In journalism you’ve heard it said, you don’t allow the truth to get in the way of a good story.

Forgive me if I’ve told you it before, but this is one I’d like to believe. It concerns an ageing Irish couple who were interviewed on the RTE Gay Byrne show some years ago. They had been married for over 60 years and Byrne was investigating the secret of their long lasting union.

‘Well,’ said the old boy gazing thoughtfully heaven ward, and this was his story...

The families of William James and Sarah Jane were poor Irish crofters and like many in their time when they married, a honeymoon was out of the question.

So after the ceremony they had a reception of sorts in the local hostelry, and off they trotted serenely into the sunset in the borrowed donkey and cart that was their wedding limo toward the bridal bed in his little whitewashed cottage.

However, after a couple of miles the tired old donkey stopped in his tracks. William James jumped off the cart, kicked the stubborn animal firmly in the rump and roared, ‘Donkey! That’s once!’ Then he climbed aboard again and the donkey inched grudgingly forward. But a half mile down the road the cart ground to a halt and this time Daisy the donkey steadfastly refused to budge.

Well, William James flew into such a rage. He bounded off the cart, pulled a .45 revolver from his coat pocket and dispatched the unfortunate beast to his great stable in the sky. Now it was Sarah Jane’s turn to lose her cool. ‘You brute! You wicked cruel monster!’ she yelled, pounding William James with tiny clenched fists. ‘How could you be so heartless?!’

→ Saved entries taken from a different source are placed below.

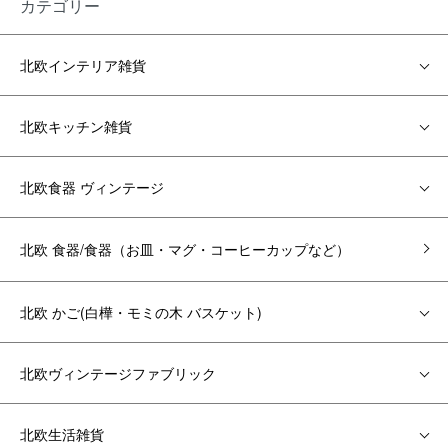
カテゴリー
北欧インテリア雑貨
北欧キッチン雑貨
北欧食器 ヴィンテージ
北欧 食器/食器（お皿・マグ・コーヒーカップなど）
北欧 かご(白樺・モミの木 バスケット)
北欧ヴィンテージファブリック
北欧生活雑貨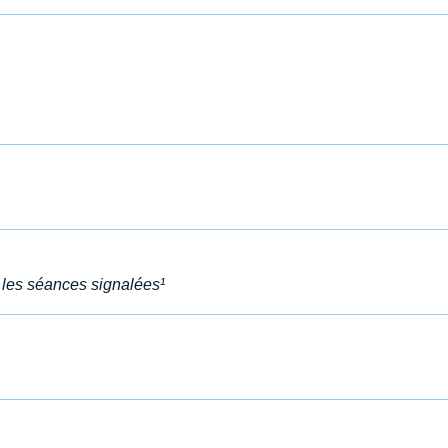
les séances signalées¹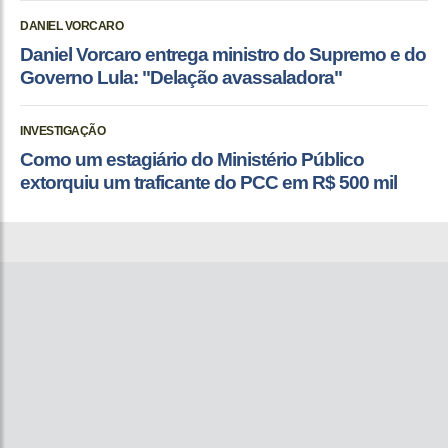
DANIEL VORCARO
Daniel Vorcaro entrega ministro do Supremo e do
Governo Lula: "Delação avassaladora"
INVESTIGAÇÃO
Como um estagiário do Ministério Público
extorquiu um traficante do PCC em R$ 500 mil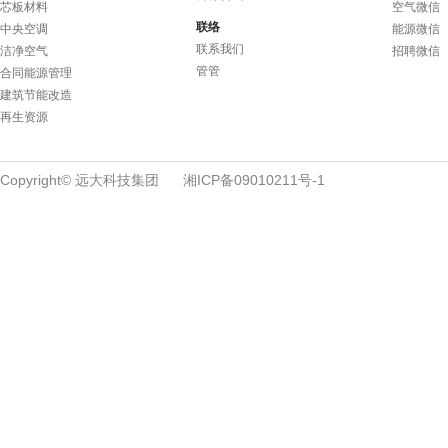
芯板材料
空气微信
联络
中央空调
能源微信
联系我们
洁净空气
招聘微信
管管
合同能源管理
建筑节能改造
再生资源
Copyright© 远大科技集团
湘ICP备09010211号-1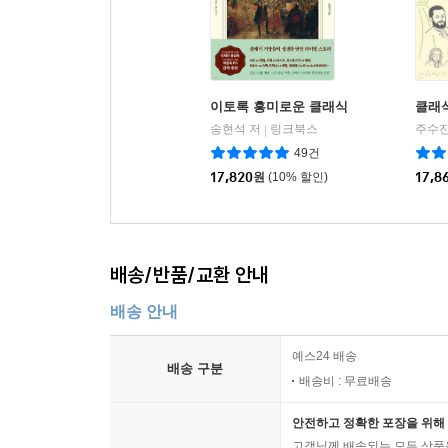
이토록 흥미로운 클래식
클래식
송현석 저
링크북스
주수진
|
49건
17,820
원
(10% 할인)
17,8
배송/반품/교환 안내
배송 안내
예스24 배송
배송 구분
배송비 : 무료배송
안전하고 정확한 포장을 위해 
고객님께 배송되는 모든 상품을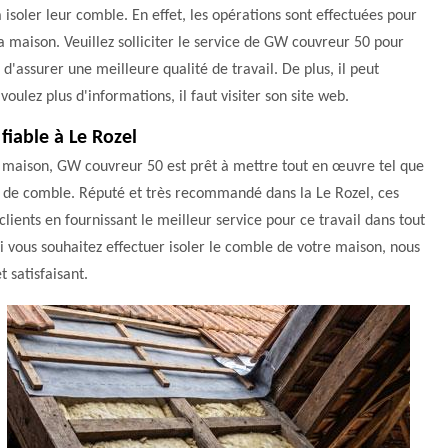
à isoler leur comble. En effet, les opérations sont effectuées pour
 maison. Veuillez solliciter le service de GW couvreur 50 pour
n d'assurer une meilleure qualité de travail. De plus, il peut
voulez plus d'informations, il faut visiter son site web.
fiable à Le Rozel
re maison, GW couvreur 50 est prêt à mettre tout en œuvre tel que
on de comble. Réputé et très recommandé dans la Le Rozel, ces
clients en fournissant le meilleur service pour ce travail dans tout
si vous souhaitez effectuer isoler le comble de votre maison, nous
 satisfaisant.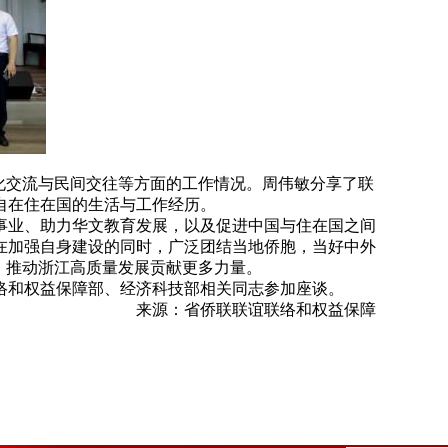
化交流与民间交往等方面的工作情况。周伟敏分享了联
自在住在国的生活与工作经历。
事业、助力华文教育发展，以及促进中国与住在国之间
在加强自身建设的同时，广泛团结当地侨胞，当好中外
、推动浙江高质量发展贡献更多力量。
络和权益保障部、经济科技部相关同志参加座谈。
来源：省侨联联谊联络和权益保障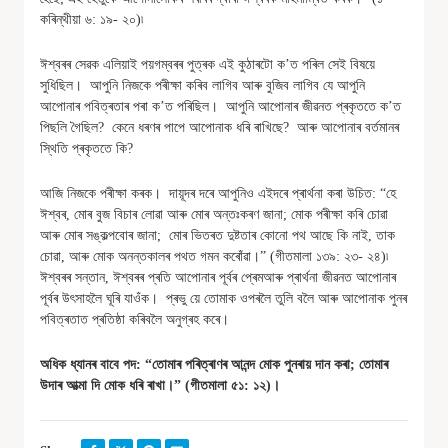
কৰিন্থীয়া ৬: ১৯- ২০)৷
ঈশ্বৰৰ সেৱক এলিয়াই পয়গম্বৰৰ পুত্ৰক এই কুঠাৰটো ক’ত পৰিল সেই বিষয়ে
সুধিছিল। আপুনি নিজকে পৰীক্ষা কৰিব লাগিব আৰু বুজিব লাগিব যে আপুনি
আপোনাৰ পবিত্ৰতাৰ পৰা ক’ত পৰিছিল। আপুনি আপোনাৰ জীৱনত প্ৰকৃততে ক’ত
পিছলি গৈছিল? কেনে ধৰণৰ পাপে আপোনাক ধৰি ৰাখিছে? আৰু আপোনাৰ বৰ্তমানৰ
স্থিতি প্ৰকৃততে কি?
আজি নিজকে পৰীক্ষা কৰক। দায়ূদৰ দৰে আপুনিও এইদৰে প্ৰাৰ্থনা কৰা উচিত: “হে
ঈশ্বৰ, মোৰ বুজ বিচাৰ লোৱা আৰু মোৰ অন্তঃকৰণ জানা; মোক পৰীক্ষা কৰি চোৱা
আৰু মোৰ সঙ্কল্পবোৰ জানা; মোৰ ভিতৰত দুষ্টতাৰ কোনো পথ আছে কি নাই, তাক
চোৱা, আৰু মোক অনন্তকালৰ পথত গমন কৰোঁৱা।” (গীতমালা ১৩৯: ২৩- ২৪)৷
ঈশ্বৰৰ সন্তান, ঈশ্বৰৰ প্ৰতি আপোনাৰ পূৰ্বৰ প্ৰেমআৰু প্ৰাৰ্থনা জীৱনত আপোনাৰ
পূৰ্বৰ উৎসাহলৈ ঘূৰি যাওঁক। প্ৰভু য়ে তোমাক ওপৰলৈ তুলি বলৈ আৰু আপোনাক পুনৰ
পবিত্ৰতাত প্ৰতিষ্ঠা কৰিবলৈ অনুগ্ৰহ কৰে।
অধিক ধ্যানৰ বাবে পদ: “তোমাৰ পৰিত্ৰাণৰ আনন্দ মোক পুনৰায় দান কৰা; তোমাৰ
উদাৰ আত্মা দি মোক ধৰি ৰাখা।” (গীতমালা ৫১: ১২)।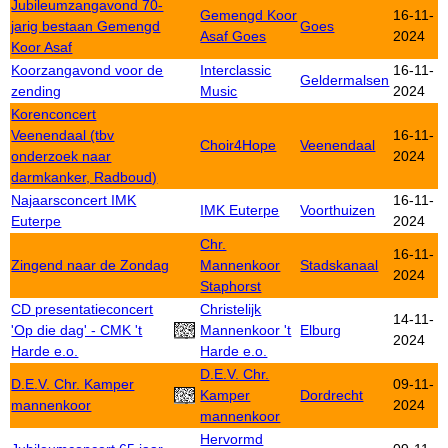
Jubileumzangavond 70-
Gemengd Koor
16-11-
jarig bestaan Gemengd
Goes
Asaf Goes
2024
Koor Asaf
Koorzangavond voor de
Interclassic
16-11-
Geldermalsen
zending
Music
2024
Korenconcert
Veenendaal (tbv
16-11-
Choir4Hope
Veenendaal
onderzoek naar
2024
darmkanker, Radboud)
Najaarsconcert IMK
16-11-
IMK Euterpe
Voorthuizen
Euterpe
2024
Chr.
16-11-
Zingend naar de Zondag
Mannenkoor
Stadskanaal
2024
Staphorst
CD presentatieconcert
Christelijk
14-11-
'Op die dag' - CMK 't
Mannenkoor 't
Elburg
2024
Harde e.o.
Harde e.o.
D.E.V. Chr.
D.E.V. Chr. Kamper
09-11-
Kamper
Dordrecht
mannenkoor
2024
mannenkoor
Hervormd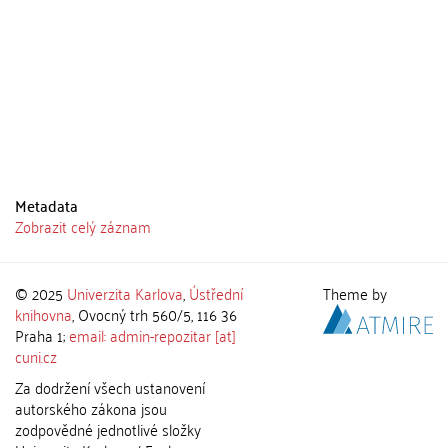
Metadata
Zobrazit celý záznam
© 2025
Univerzita Karlova
,
Ústřední
Theme by
knihovna
, Ovocný trh 560/5, 116 36
Praha 1;
email: admin-repozitar [at]
cuni.cz
Za dodržení všech ustanovení
autorského zákona jsou
zodpovědné jednotlivé složky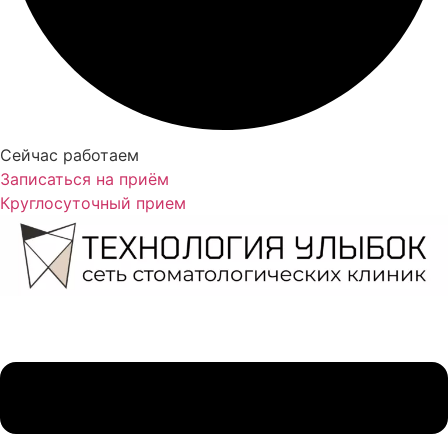
Сейчас работаем
Записаться на приём
Круглосуточный прием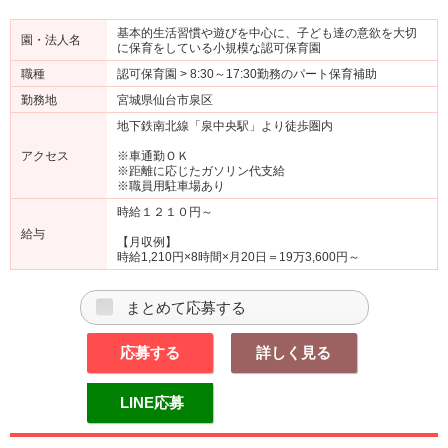
基本的生活習慣や遊びを中心に、子ども達の意欲を大切
園・法人名
に保育をしている小規模な認可保育園
職種
認可保育園 > 8:30～17:30勤務のパート保育補助
勤務地
宮城県仙台市泉区
地下鉄南北線「泉中央駅」より徒歩圏内
アクセス
※車通勤ＯＫ
※距離に応じたガソリン代支給
※職員用駐車場あり
時給１２１０円～
給与
【月収例】
時給1,210円×8時間×月20日＝19万3,600円～
まとめて応募する
応募する
詳しく見る
LINE応募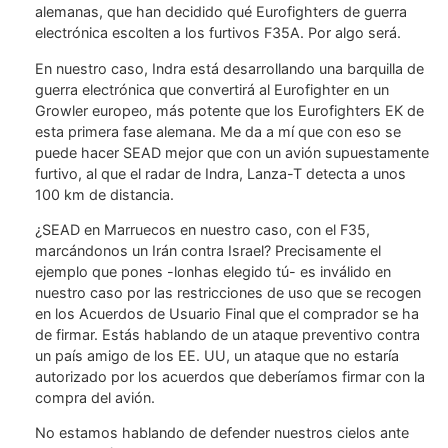
alemanas, que han decidido qué Eurofighters de guerra
electrónica escolten a los furtivos F35A. Por algo será.
En nuestro caso, Indra está desarrollando una barquilla de
guerra electrónica que convertirá al Eurofighter en un
Growler europeo, más potente que los Eurofighters EK de
esta primera fase alemana. Me da a mí que con eso se
puede hacer SEAD mejor que con un avión supuestamente
furtivo, al que el radar de Indra, Lanza-T detecta a unos
100 km de distancia.
¿SEAD en Marruecos en nuestro caso, con el F35,
marcándonos un Irán contra Israel? Precisamente el
ejemplo que pones -lonhas elegido tú- es inválido en
nuestro caso por las restricciones de uso que se recogen
en los Acuerdos de Usuario Final que el comprador se ha
de firmar. Estás hablando de un ataque preventivo contra
un país amigo de los EE. UU, un ataque que no estaría
autorizado por los acuerdos que deberíamos firmar con la
compra del avión.
No estamos hablando de defender nuestros cielos ante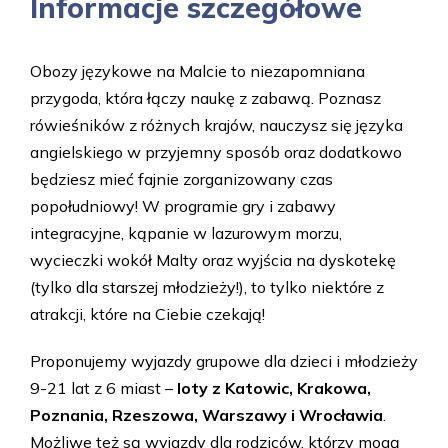
Informacje szczegółowe
Obozy językowe na Malcie to niezapomniana
przygoda, która łączy naukę z zabawą. Poznasz
rówieśników z różnych krajów, nauczysz się języka
angielskiego w przyjemny sposób oraz dodatkowo
będziesz mieć fajnie zorganizowany czas
popołudniowy! W programie gry i zabawy
integracyjne, kąpanie w lazurowym morzu,
wycieczki wokół Malty oraz wyjścia na dyskotekę
(tylko dla starszej młodzieży!), to tylko niektóre z
atrakcji, które na Ciebie czekają!
Proponujemy wyjazdy grupowe dla dzieci i młodzieży
9-21 lat z 6 miast –
loty z Katowic, Krakowa,
Poznania, Rzeszowa, Warszawy i Wrocławia
.
Możliwe też są wyjazdy dla rodziców, którzy mogą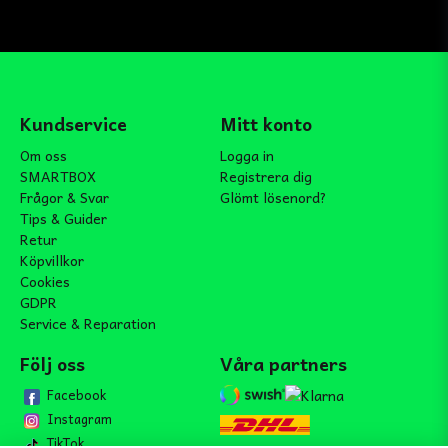
Kundservice
Mitt konto
Om oss
Logga in
SMARTBOX
Registrera dig
Frågor & Svar
Glömt lösenord?
Tips & Guider
Retur
Köpvillkor
Cookies
GDPR
Service & Reparation
Följ oss
Våra partners
Facebook
Instagram
TikTok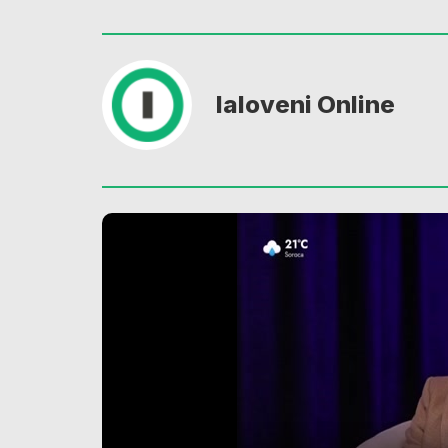
Ialoveni Online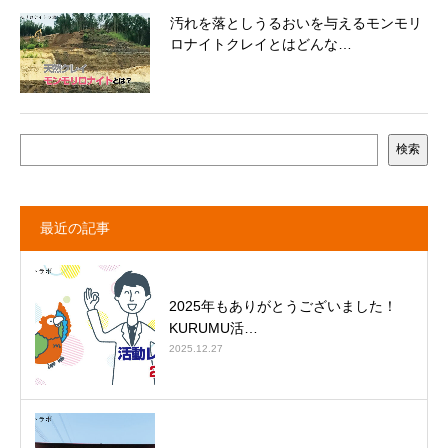
汚れを落としうるおいを与えるモンモリ
ロナイトクレイとはどんな…
検索
最近の記事
2025年もありがとうございました！
KURUMU活…
2025.12.27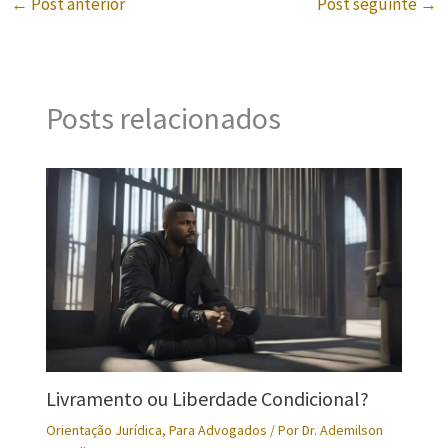
←
Post anterior
Post seguinte
→
Posts relacionados
Livramento ou Liberdade Condicional?
Orientação Jurídica
,
Para Advogados
/ Por
Dr. Ademilson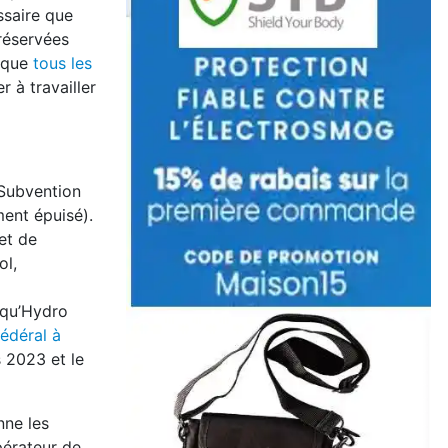
ssaire que
réservées
r que
tous les
 à travailler
 Subvention
ent épuisé).
 et de
ol,
 qu’Hydro
fédéral à
s 2023 et le
nne les
upérateur de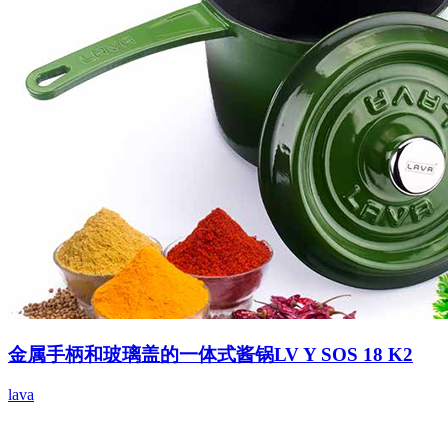
金属手柄和玻璃盖的一体式酱锅LV Y SOS 18 K2
lava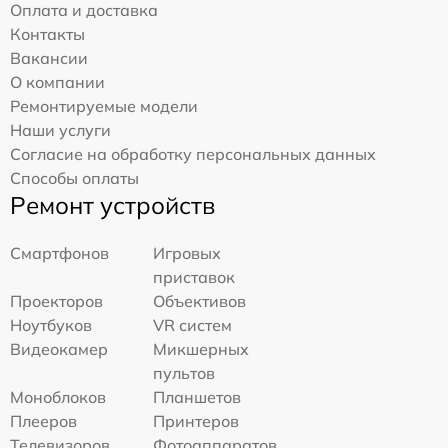
Оплата и доставка
Контакты
Вакансии
О компании
Ремонтируемые модели
Наши услуги
Согласие на обработку персональных данных
Способы оплаты
Ремонт устройств
Смартфонов
Игровых
приставок
Проекторов
Объективов
Ноутбуков
VR систем
Видеокамер
Микшерных
пультов
Моноблоков
Планшетов
Плееров
Принтеров
Телевизоров
Фотоаппаратов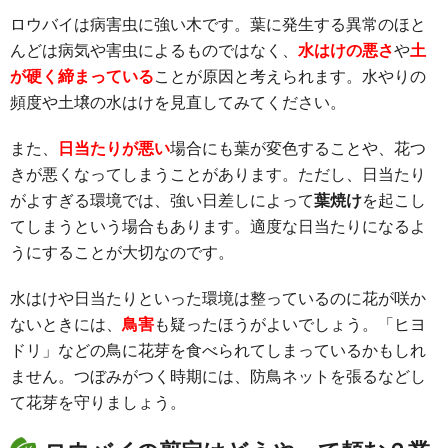
ロウバイは病害虫に強い木です。葉に発生する異常のほと
んどは病気や害虫によるものではなく、
水はけの悪さ
や
土
が硬く締まっている
ことが原因と考えられます。水やりの
頻度や土壌の水はけを見直してみてください。
また、
日当たりが悪い
場合にも葉が変色することや、花つ
きが悪くなってしまうことがあります。ただし、日当たり
がよすぎる環境では、強い日差しによって
葉焼け
を起こし
てしまうという場合もあります。適度な日当たりになるよ
うにすることが大切なのです。
水はけや日当たりといった環境は整っているのに花が咲か
ないときには、
鳥害
も疑ったほうがよいでしょう。「ヒヨ
ドリ」などの鳥に花芽を食べられてしまっているかもしれ
ません。つぼみがつく時期には、防鳥ネットを張るなどし
て花芽を守りましょう。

He looked at her square in the eye and said, ‘Wife! ‘That’s once!’

Now it could be said that their long marriage bond was held together for six decades by William James’ implied threat. For all those years Sarah Jane was dutiful and submissive, he was hard working and provided as well as he could for the family’s material needs, but the relationship was based on fear and control. She never forgot the awful sight of the donkey’s bloodied head and his words, ‘Wife! That’s once!’

The question is, what sort of relationship do we have with our Father? Is it one marked by love and trust, or are we driven by fear of rejection to try harder, pray more, go to church more often and read the Bible cover to cover every year? And what role does religion play in developing and maintaining that relationship? Well, think about this one. The editor of Decision, perhaps the world’s most widely-read Christian magazine, wrote this: “God records everything you have ever said or done, from your cradle to your grave. They will stand through time and will condemn you before God in eternity. What will God’s TV camera show about you?”

That is his theology, but then he adds this: “If you confess your sins, God will forgive you and wash away your sins.” How can they be washed away and yet ‘stand through time to condemn?’

The only way that major contradiction can be explained is the preacher’s desire to control through fear. Here’s what the Bible has to say about the subject, ‘As far as the east is from the west, so far has he removed our transgressions from us.’ (Psalm 103:12).

Now, you can measure how far it is from North to South, but you can’t measure the distance from East to West, and that’s far enough for me.